══ Testo fornito

Come lasciare la ’ndrangheta

LAMEZIA TERME (Catanzaro) «Abbandonare la propria famiglia di ‘ndrangheta per tirarsi fuori dalle logiche criminali si può. Io ci sono riuscito a 18 anni, dopo un percorso educativo intrapreso in carcere». Parla della sua scelta con orgoglio Giosuè D’Agostino, 48 anni, nato e cresciuto a Laureana di Borrello, in provincia di Reggio Calabria. Figlio di un boss ucciso nella guerra di mafia che sin dagli Anni 80 i D’Agostino-Chindamo-Lamari hanno combattuto con i Cutellè-Albanese, Giosuè all’età di 17 anni aveva già annusato l’odore di muffa delle fredde celle del carcere minorile di Reggio Calabria. Vi rimase rinchiuso per dieci mesi con l’accusa di tentato omicidio e rapina.
«Io con quei reati non c’entravo niente, mi sono ritrovato nel posto sbagliato al momento sbagliato», dice. La detenzione però l’ha salvato. «Il carcere mi ha aiutato a comprendere il senso della vita e la voglia di allontanarmi dalla mia famiglia», spiega Giosuè.
Ancora minorenne era stato «iniziato» al crimine e partecipava alle riunioni della cosca dove si prendevano decisioni anche sugli omicidi da portare a termine. «Avrei dovuto vendicare mio padre e commettere altri omicidi, perché se fai parte di una famiglia di ‘ndrangheta in guerra con altre cosche non puoi stare in disparte, ogni appartenente al clan ha come obiettivo – spiega – quello di sterminare il nemico».
In carcere il giovane Giosuè incontra don Italo Calabrò, il sacerdote che 50 anni fa fondò l’associazione Agape – oggi presieduta da Mario Nasone – impegnata ad aiutare i ragazzi esposti al rischio di essere risucchiati dalla mafia. Il percorso rieducativo del giovane rampollo dei D’Agostino iniziò da quell’incontro, seguito da tanti altri. Sino a quando Giosuè non fu pronto per affrontare la scelta.

════

**Esercizi:**
1. Nel testo sulla ’ndrangheta, per quale motivo Giosuè avrebbe dovuto commettere altri omicidi? Rispondi in una-tre frasi.
2. Trascrivi dal testo sulla ’ndrangheta tutto ciò che va da «In carcere il» fino a «affrontare la scelta.».
3. Traduci in inglese questa frase del testo sulla ’ndrangheta: «Il percorso rieducativo del giovane rampollo dei D’Agostino iniziò da quell’incontro, seguito da tanti altri.»

══ Dati forniti

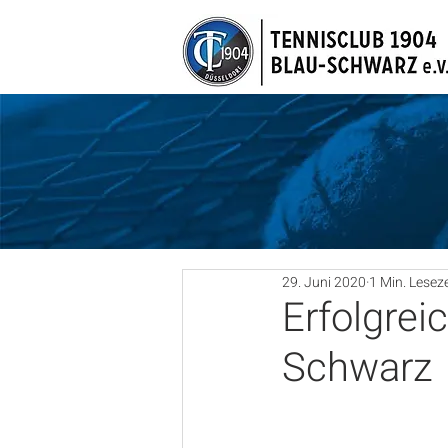
29. Juni 2020
1 Min. Leseze
Erfolgre
Schwarz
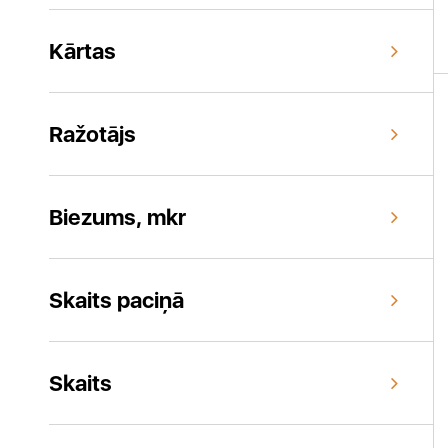
Kārtas
Ražotājs
Biezums, mkr
Skaits paciņā
Skaits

════

**Risposte numerate:**
1. Doveva vendicare il padre. Inoltre, chi fa parte di una famiglia di ’ndrangheta in guerra con altre cosche non può stare in disparte. Ogni appartenente al clan ha infatti come obiettivo quello di sterminare il nemico.

2.
In carcere il giovane Giosuè incontra don Italo Calabrò, il sacerdote che 50 anni fa fondò l’associazione Agape – oggi presieduta da Mario Nasone – impegnata ad aiutare i ragazzi esposti al rischio di essere risucchiati dalla mafia. Il percorso rieducativo del giovane rampollo dei D’Agostino iniziò da quell’incontro, seguito da tanti altri. Sino a quando Giosuè non fu pronto per affrontare la scelta.

3. The young D’Agostino scion’s rehabilitation journey began with that meeting, which was followed by many others.